Disclaimer: In this post, I describe my own thoughts and concerns I’ve found while working with Ethereum.

Background

For some time I’ve been following Ethereum, learning its instruments and reading everything I can, starting from posts and official wikis and ending with the Ethereum yellow paper. Through this process, I’ve encountered several inconveniences for developers implementing the protocol or just trying to understand how it works.

Inconveniences

Tests

Ethereum has common tests that protocol level developers should use when implementing the protocol itself. Most of these tests have cases for each of the hard forks starting from Homestead and ending with Byzantium (the latest hard fork at the time of writing this post). There are tons of tests, they test all known corner cases, hard fork changes etc. and without them, it would be impossible to implement a working Ethereum client.
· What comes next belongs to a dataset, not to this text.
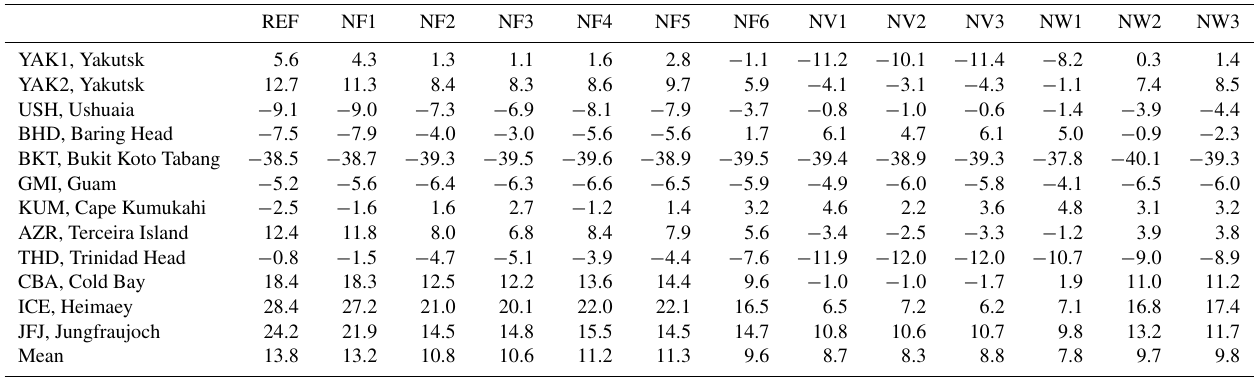
Table 2. Bias of modelled methane (ppb) at independent surface validation stations. The mean value is the mean of absolute bias value at all stations listed. Settings of FLEXPART CTM simulations are given in Table 1. Station locations are shown in Fig. 1 and coordinates are given in Table S1.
The problem with these tests is that they’re not documented at all and it’s very hard to understand what exactly any particular test is testing. Also, many of them have very obscure names and typos. For example:

  • vitalikTransactionTest
  • refund_multimpleSuicide
  • ShanghaiLove

There is a field named comment that I think it was meant to resolve this problem but currently, it’s blank. So to understand what exactly a test is testing you have to debug the working client.

Backward Compatability

Most Ethereum clients are backward compatible with older versions of hard forks. They run all tests for all supported hard forks (a couple of thousand tests for each hard fork). This means the ci builds take a long time (~30 minutes depending on the client) to finish. This creates a productivity issue - you must wait for the ci build to finish for every fix, even a small typo.

Moreover, it makes code maintenance difficult. A developer should keep all hard fork changes in the head, and in most of the clients, these changes look like dirty hacks with many conditional clauses.

One solution to the problem would be to support only the latest version of the network. However, there may be a reason to support the older hard fork that I’m unaware of.

DevP2P documentation

Some aspectss of Ethereum are poorly documented. One of these is DEVp2p - a protocol used for peer-to-peer node communication. Actually, it’s so poorly documented that it may have a different name. It may be called Wire Protocol, RLPx, or DevP2P because it looks like these names are used interchangeably throughout the scanty docs.

Also, there are no common tests for this part of the protocol which results in communication logic differences in different clients.

Conclusion

Currently, Ethereum is one of the most exciting new technologies in existence. As development progresses, I hope these issues are addressed to help future developers better understand and implement the protocol.